▶ **DATA FOR REVIEW**:
# # # #
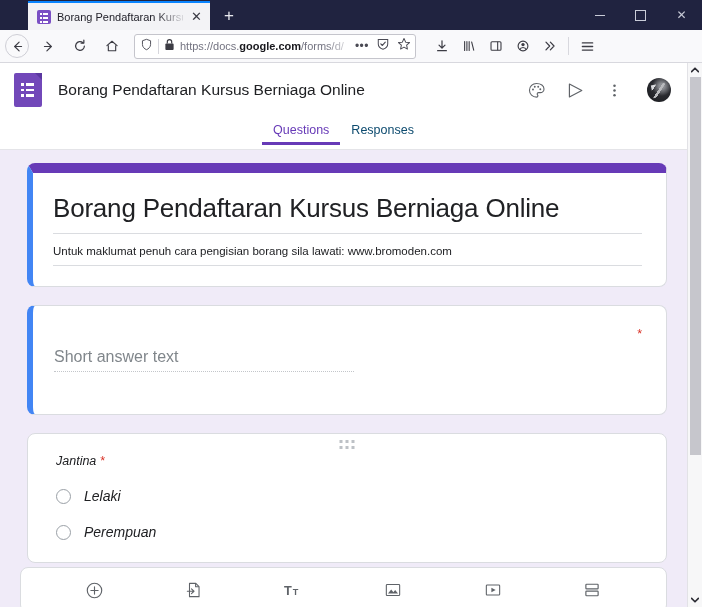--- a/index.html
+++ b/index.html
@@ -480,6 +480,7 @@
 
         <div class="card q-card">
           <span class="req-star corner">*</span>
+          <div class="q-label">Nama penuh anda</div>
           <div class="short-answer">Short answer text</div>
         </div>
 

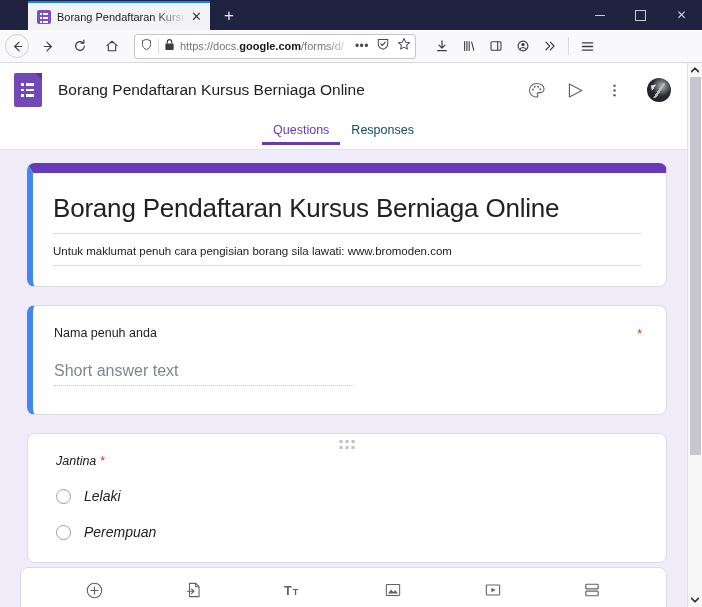--- a/index.html
+++ b/index.html
@@ -242,7 +242,7 @@
     margin-bottom: 18px;
     min-height: 110px;
   }
-  .q-card.plain { border-left: 1px solid #dadce0; padding-left: 28px; font-style: italic; }
+  .q-card.plain { border-left: 1px solid #dadce0; padding-left: 36px; }
   .q-label { font-size: 12.5px; color: #202124; }
   .req-star { color: #d93025; font-size: 12.5px; }
   .req-star.corner { position: absolute; right: 24px; top: 21px; }

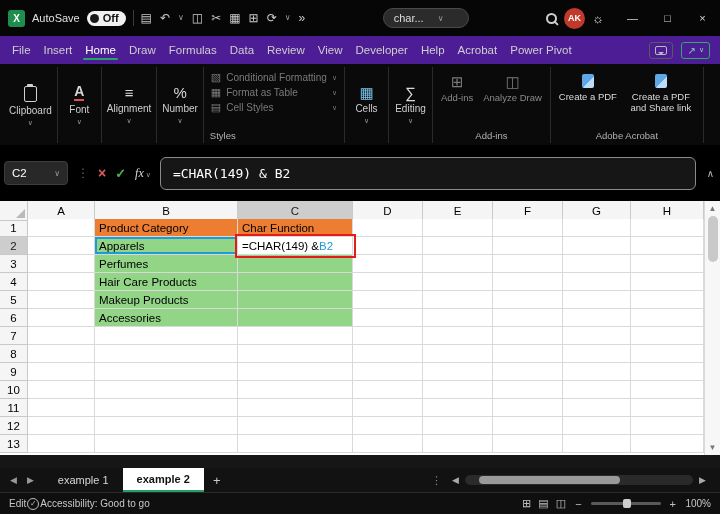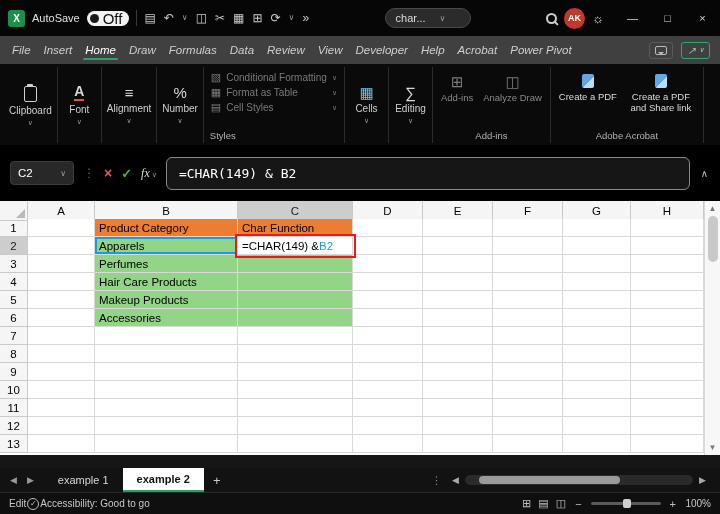--- a/index.html
+++ b/index.html
@@ -12,7 +12,7 @@
   .autosave-label { color: #e0e0e0; }
   .toggle { background: #f2f2f2; border-radius: 9px; height: 15px; display: flex; align-items: center; gap: 4px; padding: 0 7px 0 3px; cursor: default; }
   .knob { width: 9px; height: 9px; border-radius: 50%; background: #1a1a1a; }
-  .toggle-text { color: #111; font-size: 15px; font-weight: normal; }
+  .toggle-text { color: #111; font-size: 11px; font-weight: bold; }
   .vdiv { width: 1px; height: 16px; background: #3a3a3a; }
   .qat { display: flex; align-items: center; gap: 8px; }
   .qat-icon { color: #c9c9c9; font-size: 12px; line-height: 1; }

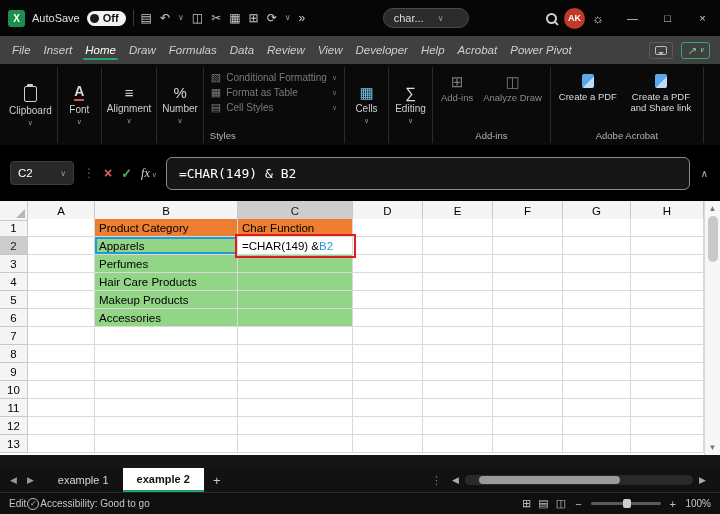--- a/index.html
+++ b/index.html
@@ -28,7 +28,7 @@
   .win-controls span { width: 35px; display: flex; align-items: center; justify-content: center; color: #d6d6d6; font-size: 11px; }
 
   
-  .menubar { height: 28px; background: #404040; display: flex; align-items: center; padding: 0 10px; gap: 9px; flex: none; font-style: italic; }
+  .menubar { height: 28px; background: #4c1d95; display: flex; align-items: center; padding: 0 10px; gap: 9px; flex: none; }
   .menu-item { color: #cfcfcf; font-size: 11.5px; padding: 5px 2px; position: relative; white-space: nowrap; }
   .menu-item.active { color: #fff; }
   .menu-item.active::after { content: ""; position: absolute; left: 0; right: 0; bottom: 1px; height: 2.5px; background: #27A567; border-radius: 2px; }

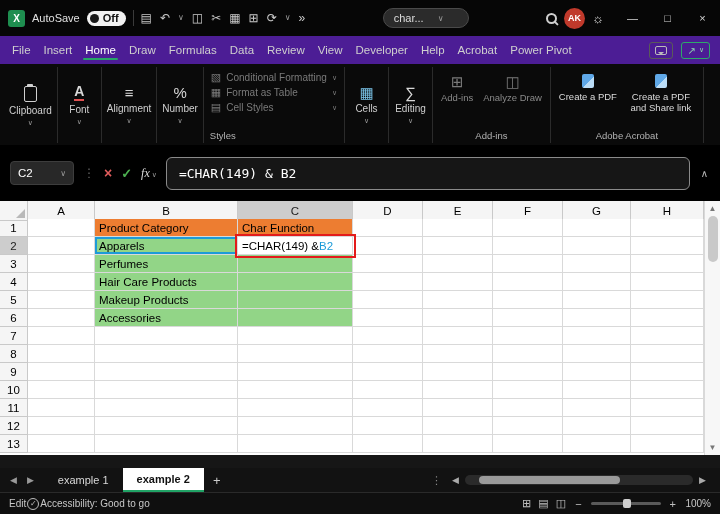--- a/index.html
+++ b/index.html
@@ -68,7 +68,7 @@
   .rgroup.disabled .blabel { color: #8a8a8a; }
 
   
-  .formulabar { height: 56px; background: #000; display: flex; align-items: center; padding: 0 10px; gap: 9px; flex: none; }
+  .formulabar { height: 56px; background: #000; display: flex; align-items: center; padding: 0 4px; gap: 9px; flex: none; }
   .namebox { width: 64px; height: 24px; background: #282828; border: 1px solid #3d3d3d; border-radius: 4px; display: flex; align-items: center; padding: 0 7px; color: #fff; font-size: 11.5px; }
   .namebox .caret { margin-left: auto; font-size: 8px; color: #9a9a9a; }
   .fb-dots { color: #666; font-size: 12px; }

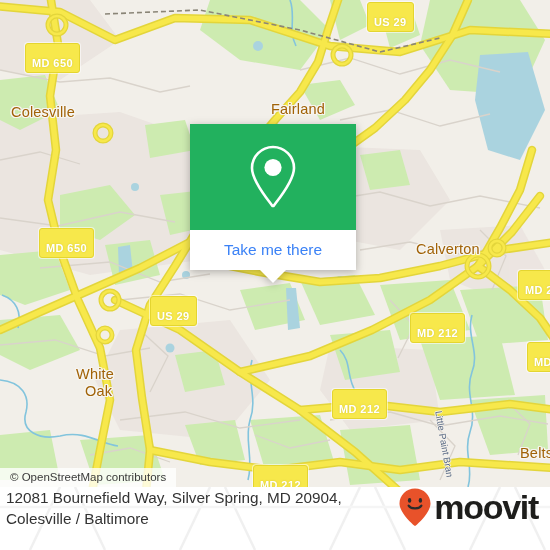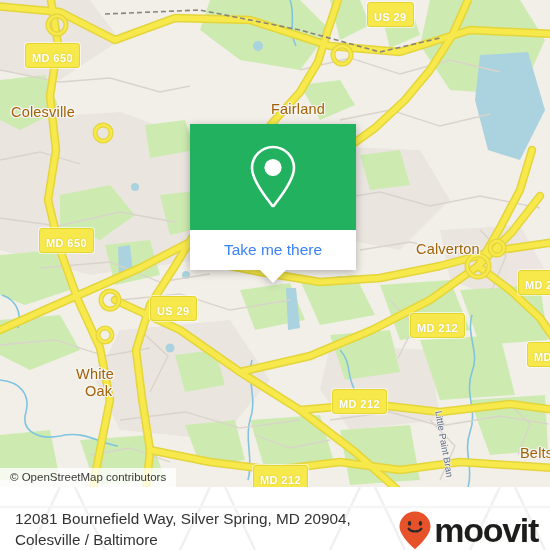--- a/index.html
+++ b/index.html
@@ -43,7 +43,7 @@
     font-weight:bold;
     font-size:11px;
     letter-spacing:.4px;
-    padding:9px 6px 3px 6px;
+    padding:14px 6px 3px 6px;
     line-height:11px;
     white-space:nowrap;
     box-shadow:0 0 0 1px rgba(255,255,255,.55);

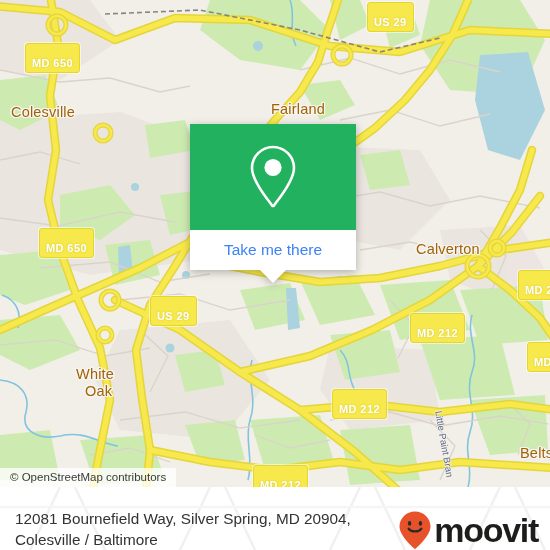--- a/index.html
+++ b/index.html
@@ -90,8 +90,8 @@
   #footer-watermark{position:absolute;left:0;top:0;opacity:1;}
   #footer-inner{
     position:relative;
-    display:flex;align-items:flex-end;justify-content:space-between;
-    height:63px;padding:0 12px 0 15px;box-sizing:border-box;
+    display:flex;align-items:flex-start;justify-content:space-between;
+    height:63px;padding:0 12px 0 6px;box-sizing:border-box;
   }
   #addr{
     font-size:15.3px;line-height:21px;color:#333333;

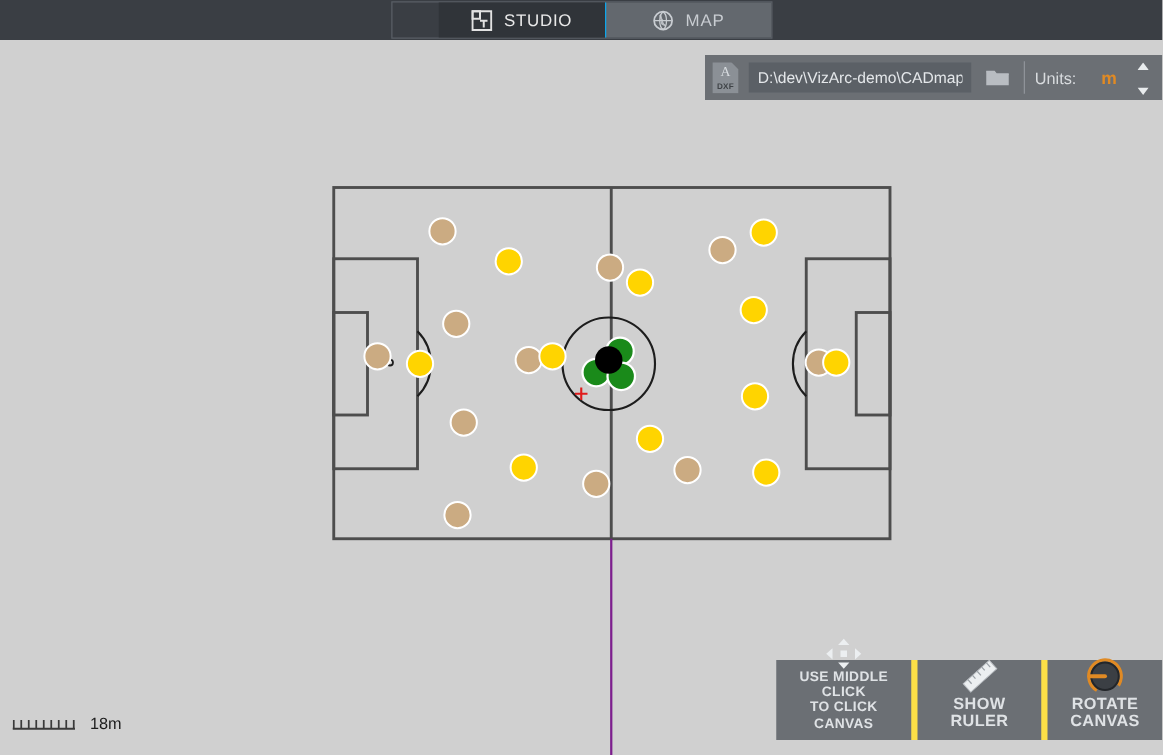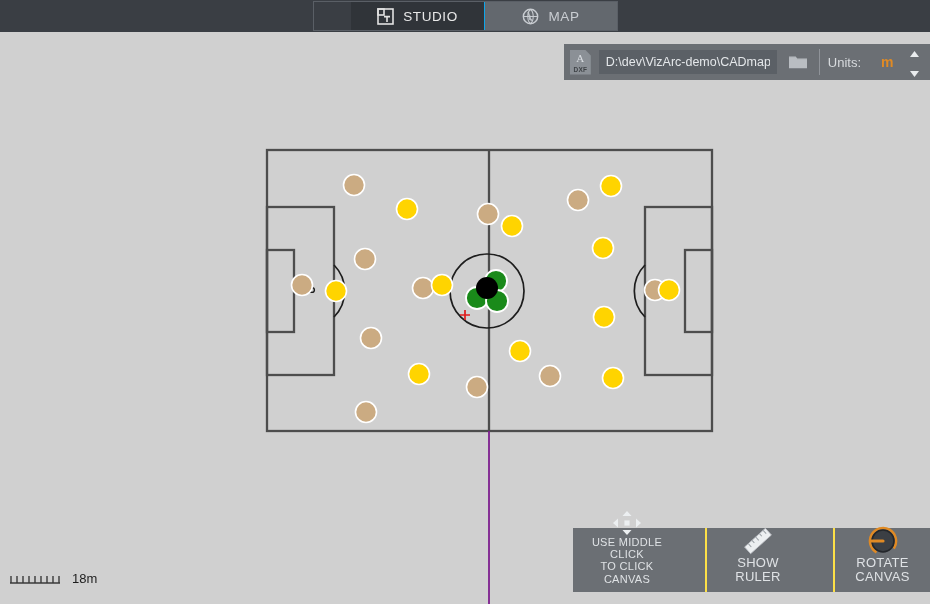--- a/index.html
+++ b/index.html
@@ -159,6 +159,7 @@
     padding: 6px 12px 7px;
     text-align: center;
     line-height: 1.12;
+    font-weight: bold;
   }
   .bbtn + .bbtn { border-left: 2px solid #fde047; margin-left: 24px; }
   #btn-move { width: 108px; }

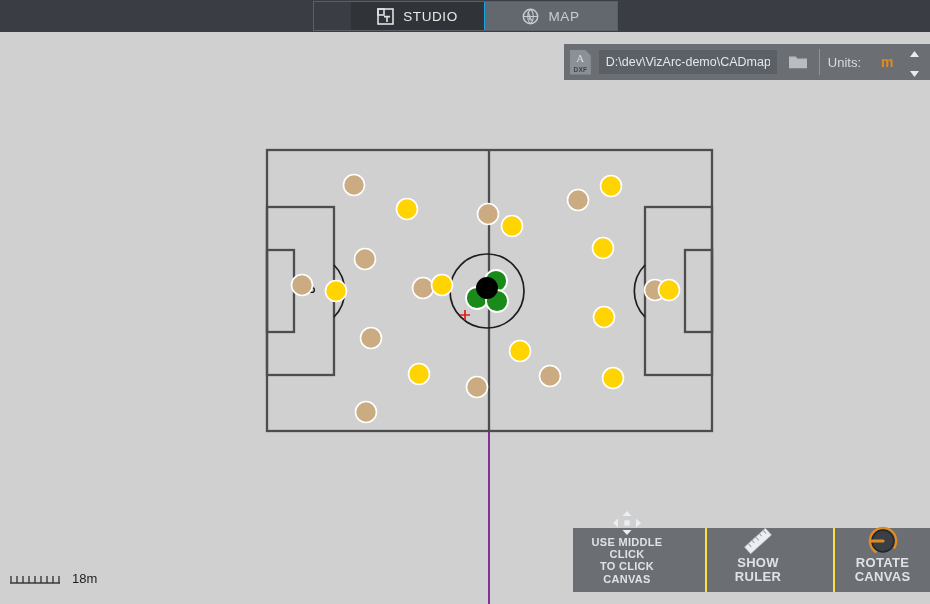--- a/index.html
+++ b/index.html
@@ -161,7 +161,7 @@
     line-height: 1.12;
     font-weight: bold;
   }
-  .bbtn + .bbtn { border-left: 2px solid #fde047; margin-left: 24px; }
+  .bbtn + .bbtn { border-left: 5px solid #fde047; }
   #btn-move { width: 108px; }
   #btn-ruler { width: 104px; font-size: 13px; }
   #btn-rotate { width: 97px; font-size: 13px; }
# # # #
▶ **PROBLEM**:
Check the lines above and copy each one that includes "bold".

▶ **SOLUTION BELOW**:
+  .toggle-text { color: #111; font-size: 11px; font-weight: bold; }
     font-weight:bold;
+    font-weight: bold;
     font-weight: bold;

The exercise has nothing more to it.